The most common factors leading to wrongful convictions? Golden said they include eyewitness misidentification, false confession, bad science and law enforcement or state's attorney misconduct.

“The American criminal justice system is broken,” Golden said in a telephone interview from his home in Springfield. “We're not only working to get people out of prison who are innocent but generate reforms to the system to prevent wrongful conviction.”

Golden, an emeritus professor of political and legal studies at the University of Illinois at Springfield, will be the featured speaker in Decatur this week during a meeting of the Macon County Criminal Justice Group, formerly known as Macon County Citizens Opposing Capital Punishment.

Angel Gonzalez is to be with him.

Sister JoAn Schullian, a member of the group, said she and others have long been impressed with the project's work and wanted to give the public a chance to learn about it, too.

Most recently, the Innocence Project received a $753,958 grant from the U.S. Department of Justice to spend more time exonerating Latino inmates such as Gonzalez, who spent more than 20 years in prison for a rape he did not commit.

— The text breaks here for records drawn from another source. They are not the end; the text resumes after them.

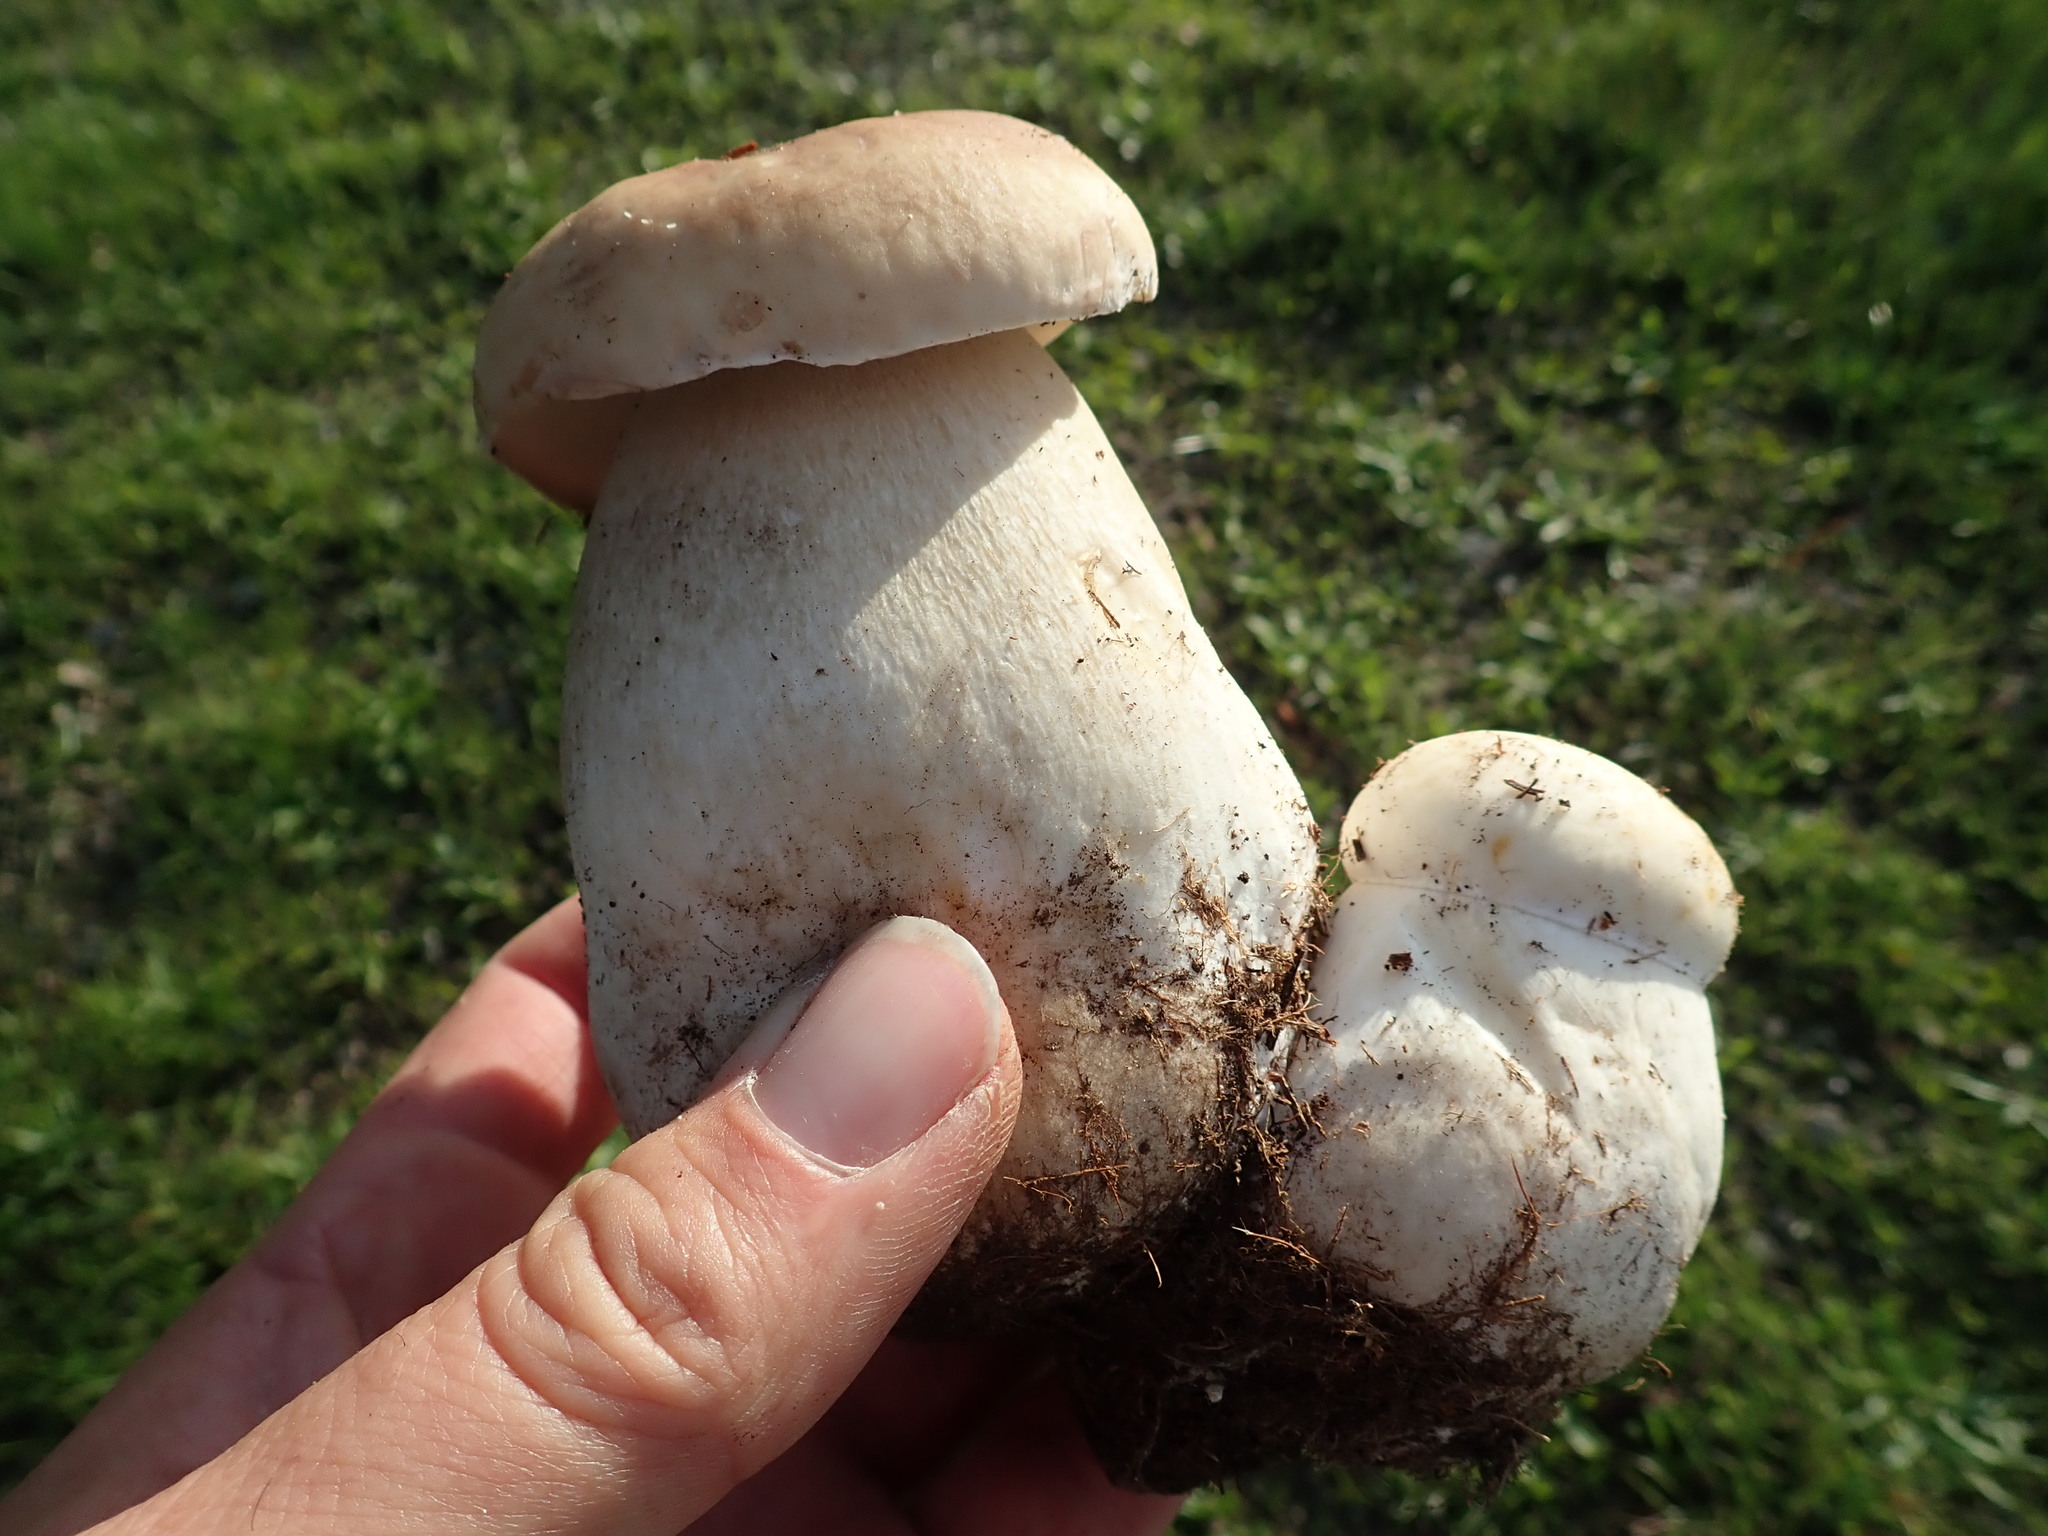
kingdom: Fungi
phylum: Basidiomycota
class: Agaricomycetes
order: Boletales
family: Boletaceae
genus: Boletus
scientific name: Boletus edulis
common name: Cep
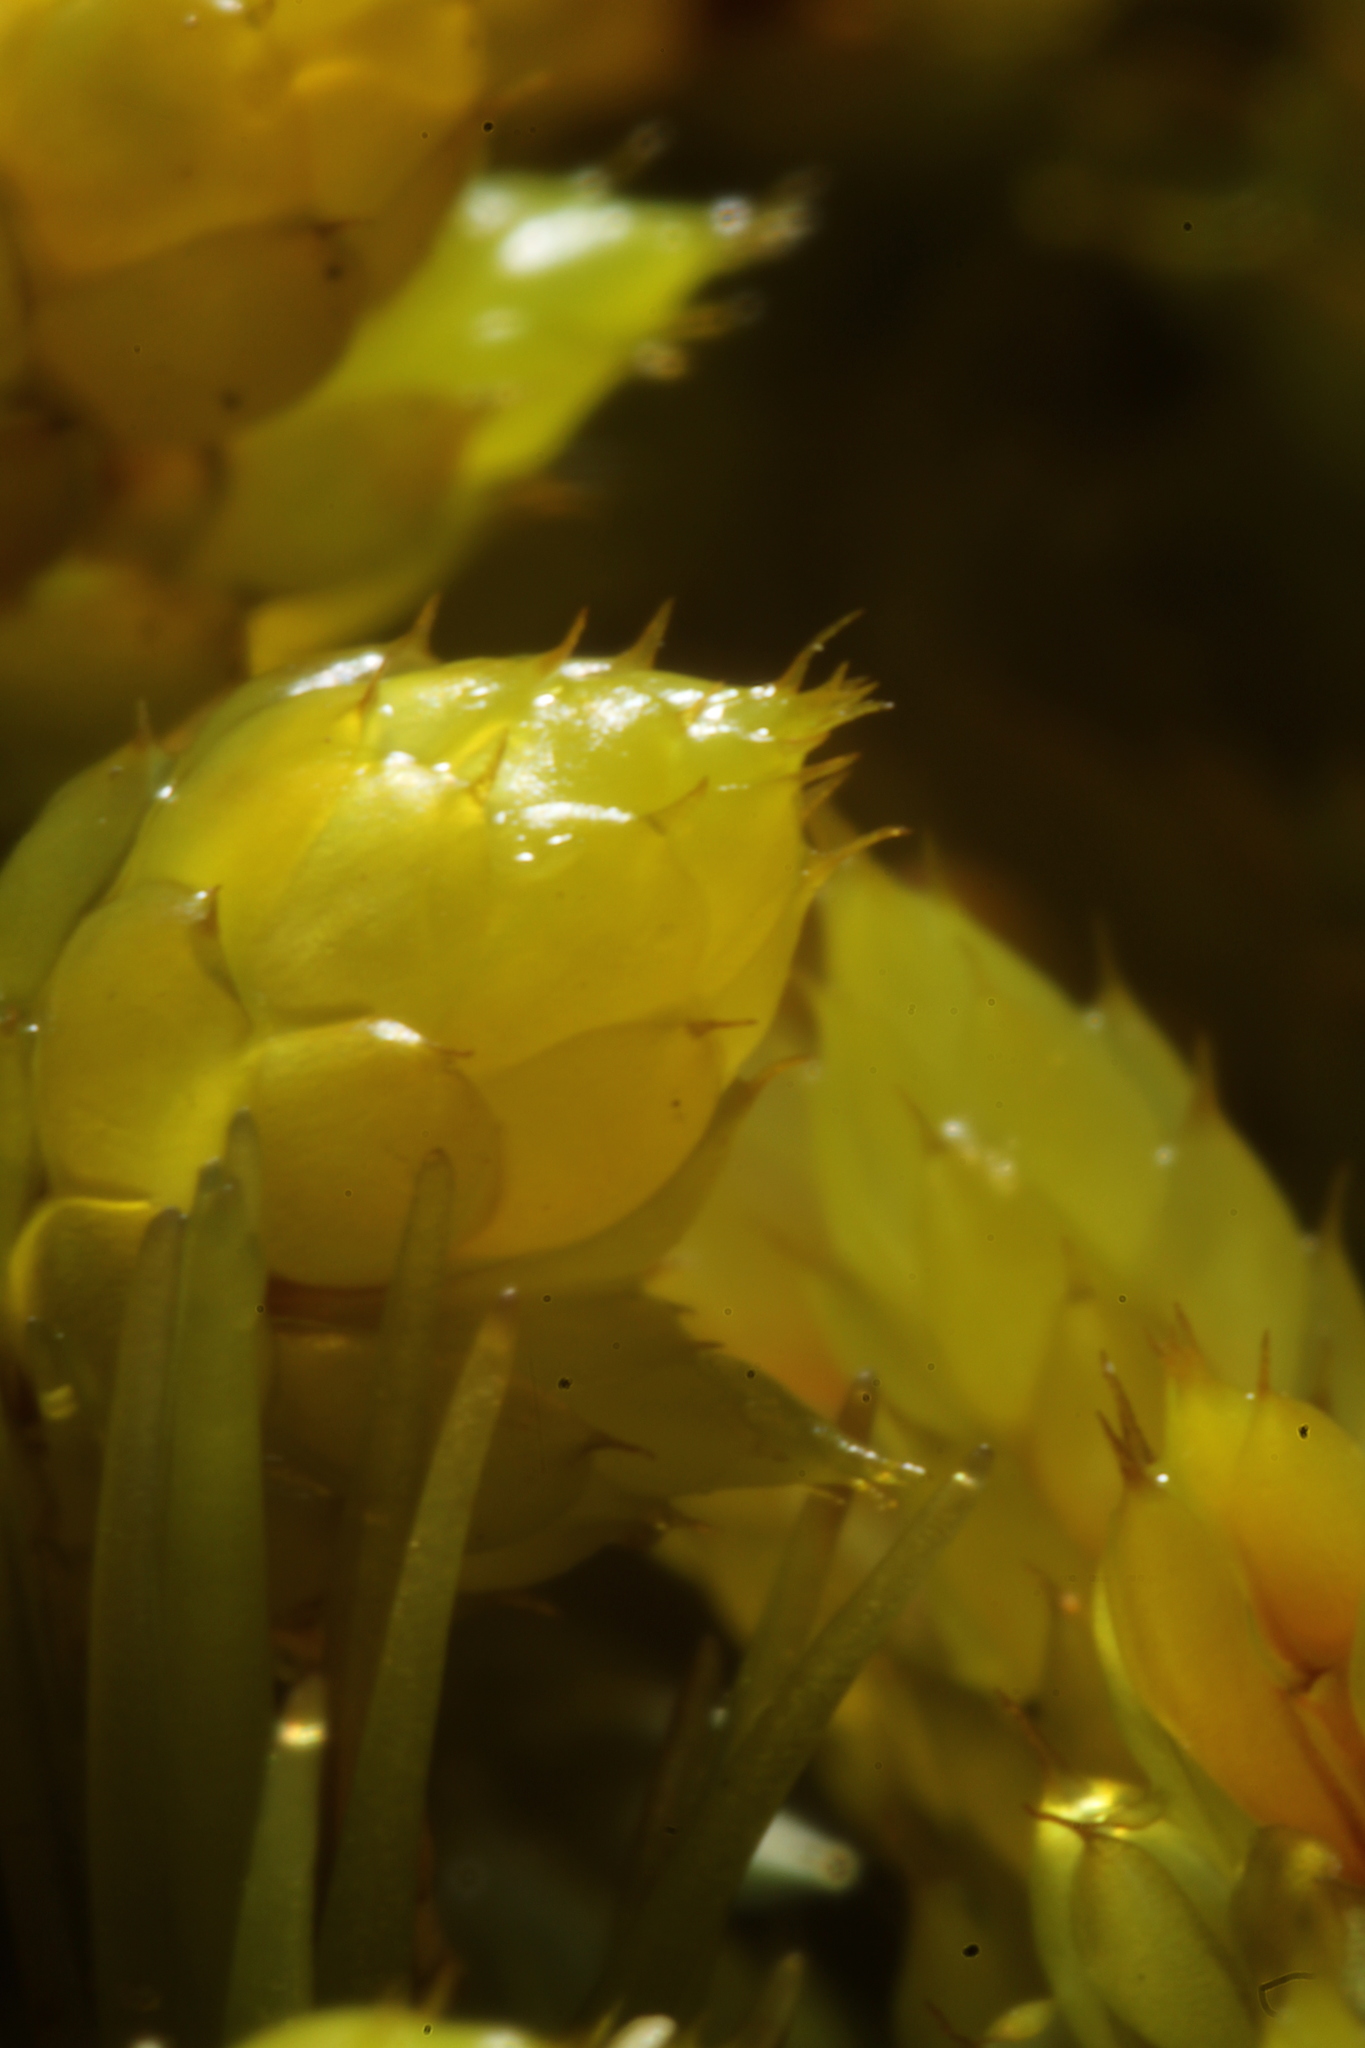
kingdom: Plantae
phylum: Bryophyta
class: Bryopsida
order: Hedwigiales
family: Hedwigiaceae
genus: Rhacocarpus
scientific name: Rhacocarpus purpurascens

After the victim misidentified Gonzalez as her assailant from her seat inside a squad car, he signed a confession written in English, a language he did not understand. He was proven innocent by DNA testing.

Golden said citizens groups like the Macon County Criminal Justice Group are vital to efforts to examine “the way we are trying and convicting people.”

He said imprisonment of Michael Slover Sr., Jeannette Slover and their son Michael Slover Jr. in the 1996 death of Karyn Hearn Slover was the culmination of a tragic case in which the Decatur-area community became upset and pushed for a conviction.

“The evidence was highly circumstantial,” Golden said. “It was so tenuous, in my judgment, the case never should have been brought to trial.”

He stressed, however, that members of the Illinois Innocence Project do not see their role as standing outside the criminal justice system and taking potshots. “Our goal is to work toward a system that gets it right,” Golden said.